Flu Vaccine Shows Protective Effect Against Alzheimer’s Disease

By: | July 6th, 2022

A team of researchers including Paul E. Schulz, MD, found that flu vaccination was associated with a reduced risk for Alzheimer’s disease over a four-year period. (Photo by UTHealth Houston)

According to a study conducted by a group of researchers from The University of Texas Health Science Center at Houston (UTHealth Houston), people who got at least one flu shot have a 40% lower risk of developing Alzheimer’s disease than non-vaccinated individuals.

The research started two years ago, with key findings pointing to a possible link between receiving the influenza vaccine and minimizing the risk of Alzheimer’s disease.

The research team analyzed over 1,900,000 US select patients to get in-depth insights into the relationship between the two parties. This group was separated into two smaller groups by the researchers: vaccinated and unvaccinated.
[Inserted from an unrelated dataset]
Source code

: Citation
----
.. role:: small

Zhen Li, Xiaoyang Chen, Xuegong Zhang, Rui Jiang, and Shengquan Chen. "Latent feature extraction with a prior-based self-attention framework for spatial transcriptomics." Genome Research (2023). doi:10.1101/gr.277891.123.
Avram S. Bukhbinder, MD, a recent alumnus of McGovern Medical School at UTHealth Houston, was first author on the study. (Photo courtesy of Avram Bukhbinder, MD)

Participants were also followed for four years. Results show that the vaccinated group had a detection rate of 5.1%, while the unvaccinated group had an 8.5% rate.

The team’s researcher lead, Avram S. Bukhbinder, explained how vaccination consistency and disease rate reduction are linked:

“We found that flu vaccination in older adults reduces the risk of developing Alzheimer’s disease for several years. The strength of this protective effect increased with the number of years that a person received an annual flu vaccine – in other words, the rate of developing Alzheimer’s was lowest among those who consistently received the flu vaccine every year.”

The mechanism of this miraculous effect is yet unknown to researchers. According to the report, additional research is needed; research suggests that beneficial changes in the immune system may assist the body fight against the damaging factors that cause Alzheimer’s.

Alzheimer’s disease is one of the top ten causes of death among American seniors. It is also the fifth leading cause of death in adults over 65. Treatment nearly always fails since individuals usually find out when they have severe symptoms.

Aspiration pneumonia is the major cause of death in Alzheimer’s sufferers. Aspiration pneumonia is bronchial edema or infection caused by inhaling things that cause lung injury, such as food, gastric juice, and vomit, into the lungs or respiratory system.